_What is being asked_
Everything in the listing below from the line containing "lattice \( X \)." through the line containing "y \) and \( z \)." must be repeated exactly; the remaining lines are not wanted.

_Exercise data_
►

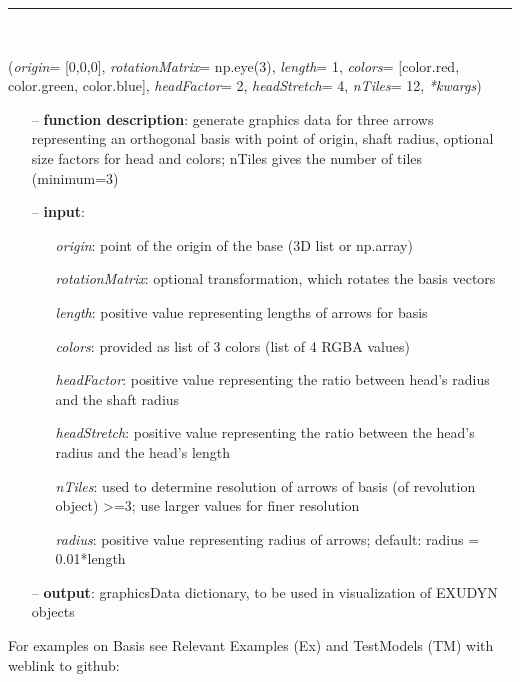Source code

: \begin{itemize}[leftmargin=1.4cm]
\begin{itemize}[leftmargin=1.4cm]
\begin{itemize}[leftmargin=1.4cm]
\begin{itemize}[leftmargin=0.5cm]
\begin{itemize}[leftmargin=1.4cm]
\begin{itemize}[leftmargin=1.4cm]
\begin{itemize}[leftmargin=0.5cm]
\begin{itemize}[leftmargin=1.4cm]
%
\noindent\rule{8cm}{0.75pt}\vspace{1pt} \\ 
\begin{flushleft}
\label{sec:graphics:Basis}
({\it origin}= [0,0,0], {\it rotationMatrix}= np.eye(3), {\it length}= 1, {\it colors}= [color.red, color.green, color.blue], {\it headFactor}= 2, {\it headStretch}= 4, {\it nTiles}= 12, {\it **kwargs})
\end{flushleft}
\setlength{\itemindent}{0.7cm}
\begin{itemize}[leftmargin=0.7cm]
\item[--]
{\bf function description}: generate graphics data for three arrows representing an orthogonal basis with point of origin, shaft radius, optional size factors for head and colors; nTiles gives the number of tiles (minimum=3)
\item[--]
{\bf input}: \vspace{-6pt}
\begin{itemize}[leftmargin=1.2cm]
\setlength{\itemindent}{-0.7cm}
\item[]{\it origin}: point of the origin of the base (3D list or np.array)
\item[]{\it rotationMatrix}: optional transformation, which rotates the basis vectors
\item[]{\it length}: positive value representing lengths of arrows for basis
\item[]{\it colors}: provided as list of 3 colors (list of 4 RGBA values)
\item[]{\it headFactor}: positive value representing the ratio between head's radius and the shaft radius
\item[]{\it headStretch}: positive value representing the ratio between the head's radius and the head's length
\item[]{\it nTiles}: used to determine resolution of arrows of basis (of revolution object) >=3; use larger values for finer resolution
\item[]{\it radius}: positive value representing radius of arrows; default: radius = 0.01*length
\end{itemize}
\item[--]
{\bf output}: graphicsData dictionary, to be used in visualization of EXUDYN objects
\vspace{12pt}\end{itemize}
%
%
\noindent For examples on Basis see Relevant Examples (Ex) and TestModels (TM) with weblink to github:

\end{itemize}
\end{itemize}
\end{itemize}
\end{itemize}
\end{itemize}
\end{itemize}
\end{itemize}
\end{itemize}
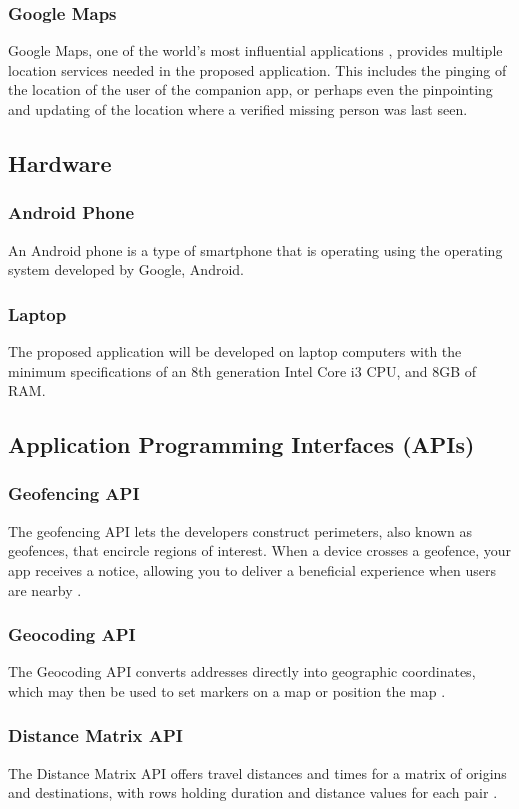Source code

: \subsubsection{Google Maps}
Google Maps, one of the world’s most influential applications \cite{mehta2019google}, provides multiple location services needed in the proposed application. This includes the pinging of the location of the user of the companion app, or perhaps even the pinpointing and updating of the location where a verified missing person was last seen.

\subsection{Hardware}
\subsubsection{Android Phone}
An Android phone is a type of smartphone that is operating using the operating system developed by Google, Android.

\subsubsection{Laptop}
The proposed application will be developed on laptop computers with the minimum specifications of an 8th generation Intel Core i3 CPU, and 8GB of RAM.

\subsection{Application Programming Interfaces (APIs)}
\subsubsection{Geofencing API}
The geofencing API lets the developers construct perimeters, also known as geofences, that encircle regions of interest. When a device crosses a geofence, your app receives a notice, allowing you to deliver a beneficial experience when users are nearby \cite{geofencing}.

\subsubsection{Geocoding API}
The Geocoding API converts addresses directly into geographic coordinates, which may then be used to set markers on a map or position the map  \cite{geocoding}.

\subsubsection{Distance Matrix API}
The Distance Matrix API offers travel distances and times for a matrix of origins and destinations, with rows holding duration and distance values for each pair \cite{distanceMatrix}.

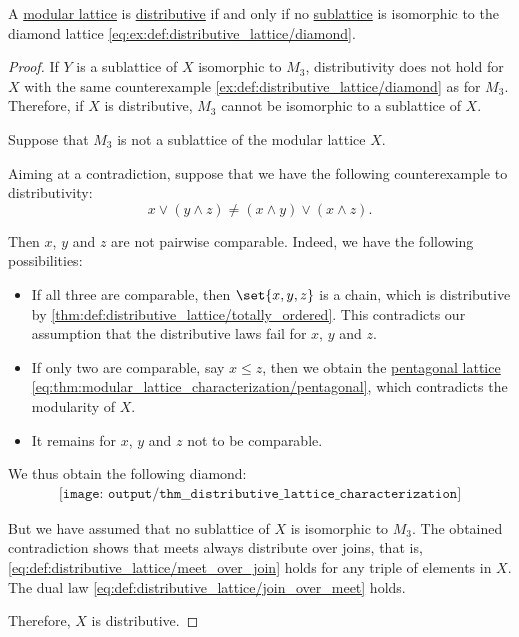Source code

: \begin{proposition}\label{thm:distributive_modular_lattice_characterization}
  A \hyperref[def:modular_lattice]{modular lattice} is \hyperref[def:modular_lattice]{distributive} if and only if no \hyperref[def:lattice/submodel]{sublattice} is isomorphic to the diamond lattice \eqref{eq:ex:def:distributive_lattice/diamond}.
\end{proposition}
\begin{proof}
  \SufficiencySubProof If \( Y \) is a sublattice of \( X \) isomorphic to \( M_3 \), distributivity does not hold for \( X \) with the same counterexample \cref{ex:def:distributive_lattice/diamond} as for \( M_3 \). Therefore, if \( X \) is distributive, \( M_3 \) cannot be isomorphic to a sublattice of \( X \).

  \NecessitySubProof Suppose that \( M_3 \) is not a sublattice of the modular lattice \( X \).

  Aiming at a contradiction, suppose that we have the following counterexample to distributivity:
  \begin{equation*}
    x \vee (y \wedge z) \neq (x \wedge y) \vee (x \wedge z).
  \end{equation*}

  Then \( x \), \( y \) and \( z \) are not pairwise comparable. Indeed, we have the following possibilities:
  \begin{itemize}
    \item If all three are comparable, then \( \set{ x, y, z } \) is a chain, which is distributive by \cref{thm:def:distributive_lattice/totally_ordered}. This contradicts our assumption that the distributive laws fail for \( x \), \( y \) and \( z \).

    \item If only two are comparable, say \( x \leq z \), then we obtain the \hyperref[ex:def:modular_lattice/pentagon]{pentagonal lattice} \eqref{eq:thm:modular_lattice_characterization/pentagonal}, which contradicts the modularity of \( X \).

    \item It remains for \( x \), \( y \) and \( z \) not to be comparable.
  \end{itemize}

  We thus obtain the following diamond:
  \begin{equation}\label{eq:thm:distributive_lattice_characterization/diamond}
    \begin{aligned}
      \texttt{[image: output/thm\_\_distributive\_lattice\_characterization]}
    \end{aligned}
  \end{equation}

  But we have assumed that no sublattice of \( X \) is isomorphic to \( M_3 \). The obtained contradiction shows that meets always distribute over joins, that is, \eqref{eq:def:distributive_lattice/meet_over_join} holds for any triple of elements in \( X \). The dual law \eqref{eq:def:distributive_lattice/join_over_meet} holds.

  Therefore, \( X \) is distributive.
\end{proof}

◄

_Response to the task_
  \NecessitySubProof Suppose that \( M_3 \) is not a sublattice of the modular lattice \( X \).

  Aiming at a contradiction, suppose that we have the following counterexample to distributivity:
  \begin{equation*}
    x \vee (y \wedge z) \neq (x \wedge y) \vee (x \wedge z).
  \end{equation*}

  Then \( x \), \( y \) and \( z \) are not pairwise comparable. Indeed, we have the following possibilities:
  \begin{itemize}
    \item If all three are comparable, then \( \set{ x, y, z } \) is a chain, which is distributive by \cref{thm:def:distributive_lattice/totally_ordered}. This contradicts our assumption that the distributive laws fail for \( x \), \( y \) and \( z \).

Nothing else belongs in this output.